In a major breakthrough, English and German researchers found a higher net flux of carbon into the oceans than previous estimates after accounting for small differences in surface and near-surface ocean temperatures.
The researchers think that scientists have been ignoring these differences, leading to incorrect estimates of ocean carbon flux, or the movement of carbon from the ocean to the atmosphere and vice versa.
Their findings appeared online in the journal Nature Communications.
Predictions from current climate models fall short
For the past decades, scientists have been assembling a large database of near-surface carbon dioxide measurements across the Earth’s oceans, called the Surface Ocean Carbon Atlas.
Experts use this database to calculate the flux of carbon dioxide from the atmosphere into the ocean. This helps them better track changes that occur in the ocean in response to human activities that emit carbon dioxide.
But previous studies that have attempted to estimate carbon dioxide flux thus far have ignored small differences in surface and near-surface ocean temperatures.
The researchers assert that these differences are crucial in estimating the net flux of carbon dioxide into the oceans since carbon dioxide solubility depends greatly on temperature.
To correct for these temperature differences, the researchers used satellite infrared observations. From this data, the group found a larger flux of carbon dioxide going into the ocean.
Jamie Shutler, an associate professor of Earth observation at the University of Exeter in the UK and a member of the research team, said that their revised estimates are similar to those of another independent method of calculating carbon uptake in the Earth’s oceans.
In particular, this independent method used a global ocean survey by research ships over decades to calculate potential increases in the ocean’s carbon dioxide inventory.
Shutler added that the similarities in the predictions of both their method and the independent method give them added confidence that their estimates are closer to the actual net flux of carbon dioxide into the oceans than earlier estimates from current scientific models.
Oceans and the carbon cycle
Discussions on climate and carbon sequestration often revolve around trees and the role of forests in mitigating the harmful effects of carbon dioxide emissions from human activities. But these angles often overlook the indispensable contribution of oceans and beneficial marine microbes in regulating climate.
Oceans are able to absorb billions of metric tons of heat-trapping carbon dioxide that linger in the atmosphere thanks to microscopic organisms called phytoplankton. These microorganisms consume carbon dioxide from the atmosphere then move it into marine sediments in the deep ocean.

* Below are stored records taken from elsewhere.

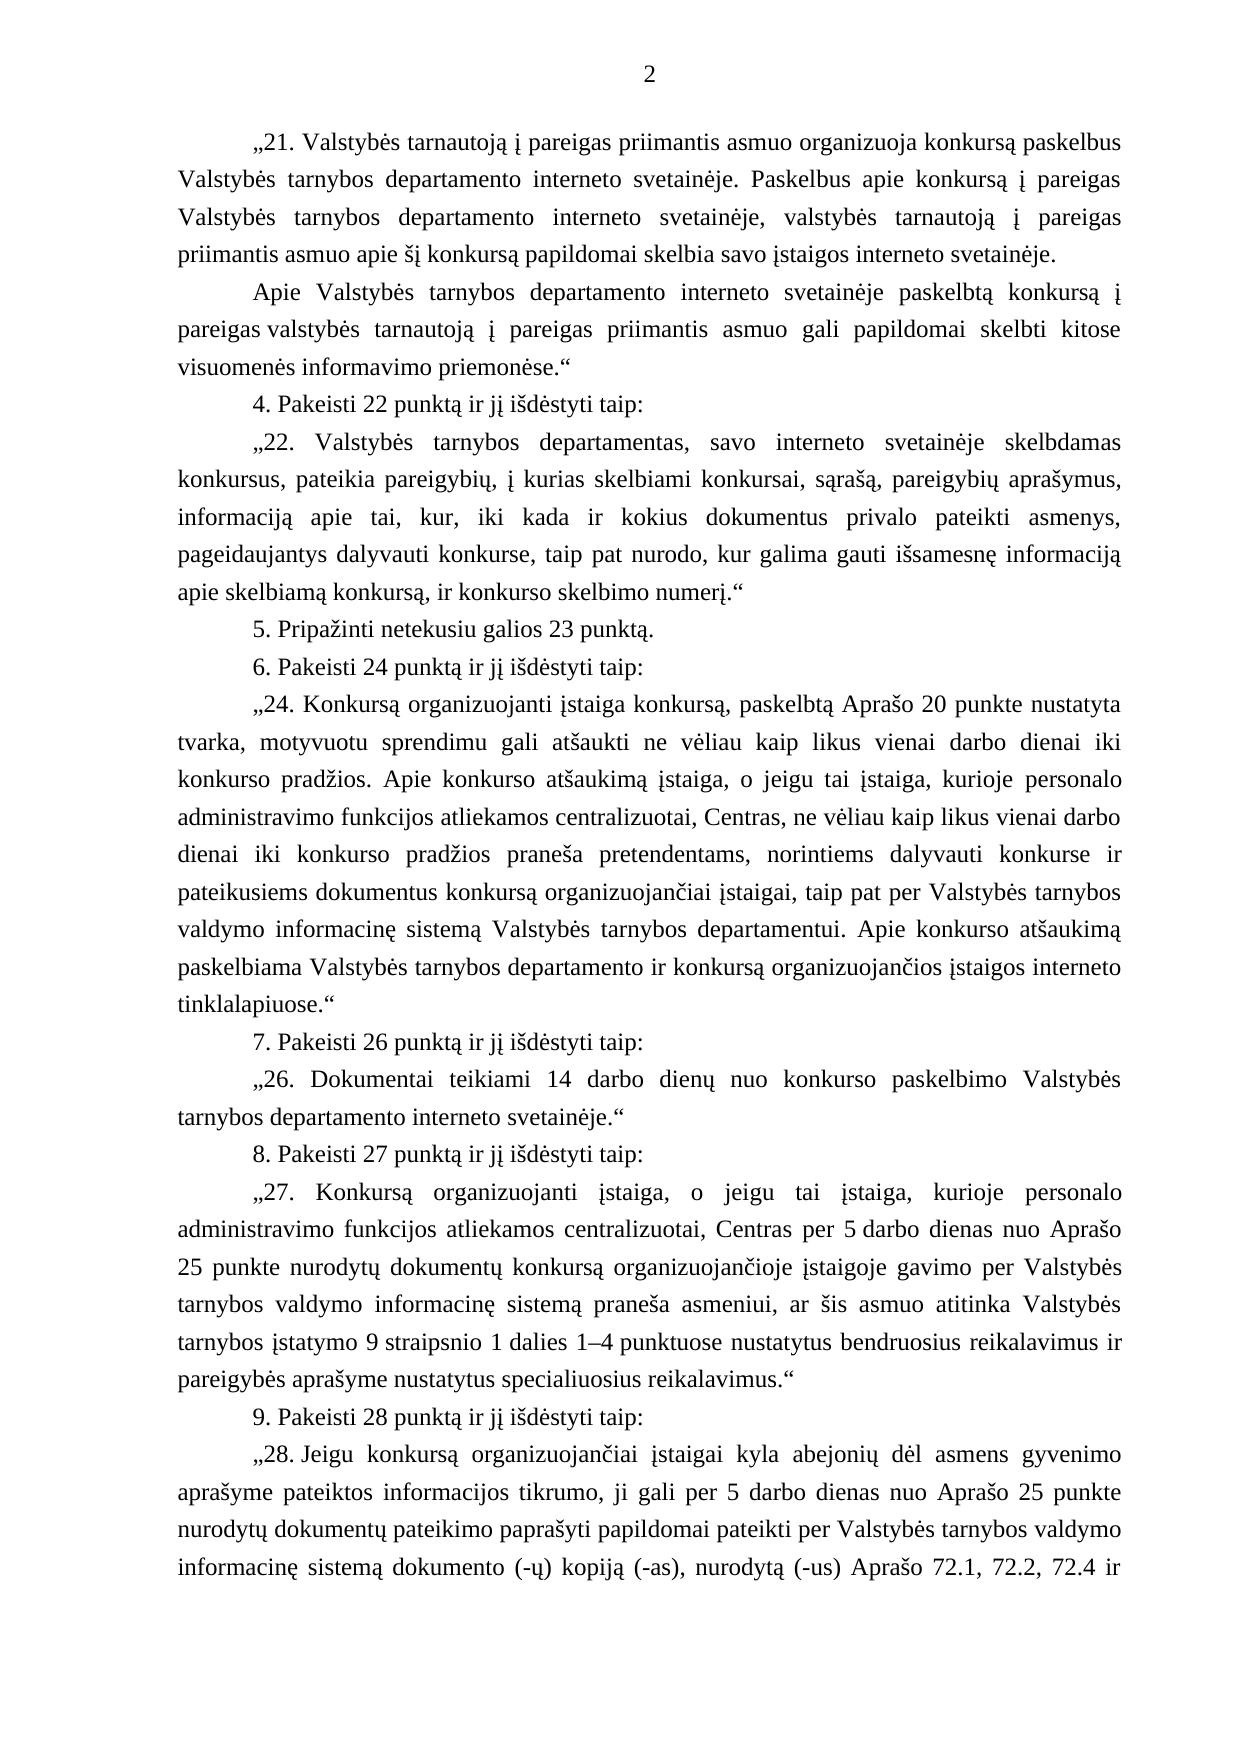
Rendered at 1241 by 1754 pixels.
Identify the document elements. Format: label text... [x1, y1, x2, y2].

text 5. Pripažinti netekusiu galios 23 punktą. [177, 606, 1122, 643]
text „26. Dokumentai teikiami 14 darbo dienų nuo konkurso paskelbimo Valstybės tarnybos departamento interneto svetainėje.“ [177, 1056, 1122, 1131]
text 7. Pakeisti 26 punktą ir jį išdėstyti taip: [177, 1018, 1122, 1056]
text 6. Pakeisti 24 punktą ir jį išdėstyti taip: [177, 643, 1122, 681]
text „24. Konkursą organizuojanti įstaiga konkursą, paskelbtą Aprašo 20 punkte nustatyta tvarka, motyvuotu sprendimu gali atšaukti ne vėliau kaip likus vienai darbo dienai iki konkurso pradžios. Apie konkurso atšaukimą įstaiga, o jeigu tai įstaiga, kurioje personalo administravimo funkcijos atliekamos centralizuotai, Centras, ne vėliau kaip likus vienai darbo dienai iki konkurso pradžios praneša pretendentams, norintiems dalyvauti konkurse ir pateikusiems dokumentus konkursą organizuojančiai įstaigai, taip pat per Valstybės tarnybos valdymo informacinę sistemą Valstybės tarnybos departamentui. Apie konkurso atšaukimą paskelbiama Valstybės tarnybos departamento ir konkursą organizuojančios įstaigos interneto tinklalapiuose.“ [177, 681, 1122, 1018]
text 8. Pakeisti 27 punktą ir jį išdėstyti taip: [177, 1131, 1122, 1168]
text 4. Pakeisti 22 punktą ir jį išdėstyti taip: [177, 381, 1122, 418]
text „22. Valstybės tarnybos departamentas, savo interneto svetainėje skelbdamas konkursus, pateikia pareigybių, į kurias skelbiami konkursai, sąrašą, pareigybių aprašymus, informaciją apie tai, kur, iki kada ir kokius dokumentus privalo pateikti asmenys, pageidaujantys dalyvauti konkurse, taip pat nurodo, kur galima gauti išsamesnę informaciją apie skelbiamą konkursą, ir konkurso skelbimo numerį.“ [177, 418, 1122, 606]
text „28. Jeigu konkursą organizuojančiai įstaigai kyla abejonių dėl asmens gyvenimo aprašyme pateiktos informacijos tikrumo, ji gali per 5 darbo dienas nuo Aprašo 25 punkte nurodytų dokumentų pateikimo paprašyti papildomai pateikti per Valstybės tarnybos valdymo informacinę sistemą dokumento (-ų) kopiją (-as), nurodytą (-us) Aprašo 72.1, 72.2, 72.4 ir [177, 1431, 1122, 1581]
text „27. Konkursą organizuojanti įstaiga, o jeigu tai įstaiga, kurioje personalo administravimo funkcijos atliekamos centralizuotai, Centras per 5 darbo dienas nuo Aprašo 25 punkte nurodytų dokumentų konkursą organizuojančioje įstaigoje gavimo per Valstybės tarnybos valdymo informacinę sistemą praneša asmeniui, ar šis asmuo atitinka Valstybės tarnybos įstatymo 9 straipsnio 1 dalies 1–4 punktuose nustatytus bendruosius reikalavimus ir pareigybės aprašyme nustatytus specialiuosius reikalavimus.“ [177, 1168, 1122, 1393]
text 9. Pakeisti 28 punktą ir jį išdėstyti taip: [177, 1393, 1122, 1431]
text Apie Valstybės tarnybos departamento interneto svetainėje paskelbtą konkursą į pareigas valstybės tarnautoją į pareigas priimantis asmuo gali papildomai skelbti kitose visuomenės informavimo priemonėse.“ [177, 268, 1122, 381]
text „21. Valstybės tarnautoją į pareigas priimantis asmuo organizuoja konkursą paskelbus Valstybės tarnybos departamento interneto svetainėje. Paskelbus apie konkursą į pareigas Valstybės tarnybos departamento interneto svetainėje, valstybės tarnautoją į pareigas priimantis asmuo apie šį konkursą papildomai skelbia savo įstaigos interneto svetainėje. [177, 118, 1122, 268]
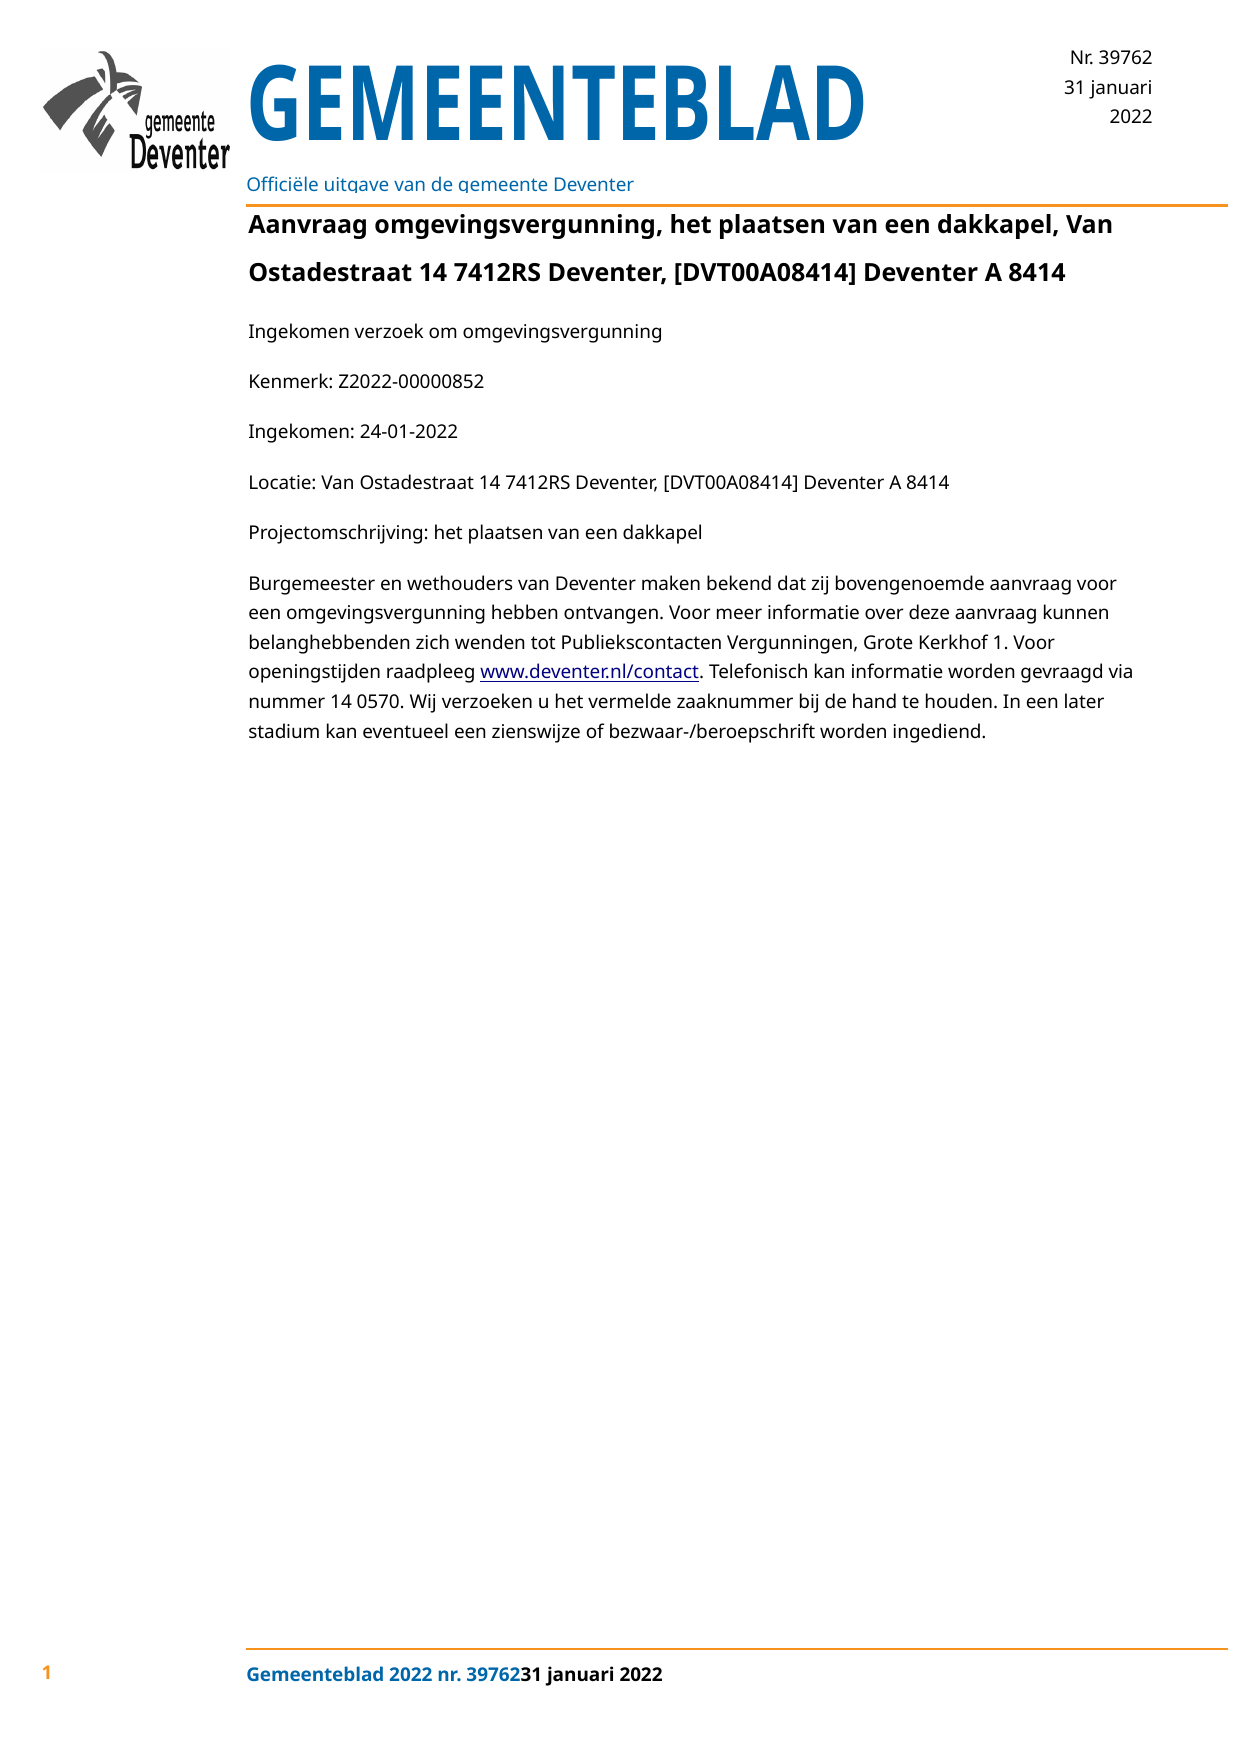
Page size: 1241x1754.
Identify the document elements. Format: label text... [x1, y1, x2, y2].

text Ingekomen: 24-01-2022 [248, 419, 1152, 444]
picture [41, 47, 231, 172]
text Aanvraag omgevingsvergunning, het plaatsen van een dakkapel, Van Ostadestraat 14 7412RS Deventer, [DVT00A08414] Deventer A 8414 [248, 207, 1152, 288]
text Locatie: Van Ostadestraat 14 7412RS Deventer, [DVT00A08414] Deventer A 8414 [248, 469, 1152, 495]
text Projectomschrijving: het plaatsen van een dakkapel [248, 519, 1152, 545]
text Kenmerk: Z2022-00000852 [248, 368, 1152, 394]
text Burgemeester en wethouders van Deventer maken bekend dat zij bovengenoemde aanvraag voor een omgevingsvergunning hebben ontvangen. Voor meer informatie over deze aanvraag kunnen belanghebbenden zich wenden tot Publiekscontacten Vergunningen, Grote Kerkhof 1. Voor openingstijden raadpleeg www.deventer.nl/contact. Telefonisch kan informatie worden gevraagd via nummer 14 0570. Wij verzoeken u het vermelde zaaknummer bij de hand te houden. In een later stadium kan eventueel een zienswijze of bezwaar-/beroepschrift worden ingediend. [248, 570, 1152, 744]
text Ingekomen verzoek om omgevingsvergunning [248, 318, 1152, 344]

In fact, more than 99 percent of the Earth’s carbon is bound up in these sediments deep in the ocean thanks to this important process, dubbed the “microbial carbon pump” (MCP) in 2011. Scientists still understand little about the MCP but nevertheless continue to make considerable progress.
In 2018, for instance, an international team of researchers used a state-of-the-art regional ocean model of the South China Sea to estimate the MCP’s carbon sequestration rate in the region. The model also helps in projecting the future state of the ocean in light of changing conditions and environmental threats.
These include rising temperatures, rising sea levels, habitat destruction like coral bleaching and acidification, or the reduction in the pH of the ocean. This one, in particular, occurs due to a global increase in carbon dioxide emissions.
It poses a serious threat to marine life as it can cause the skeletons of mollusks and corals to dissolve. Ocean acidification, therefore, could have a dramatic effect on marine life and ocean health, in general. (Related: Ocean acidification is causing sea snails’ shells to dissolve, threatening species with extinction.)
Current predictions indicate that the global ocean is set to continue absorbing carbon dioxide in the near future due to human activities like deforestation and the burning of coal and other fossil fuels, thus further exacerbating the issue of ocean acidification.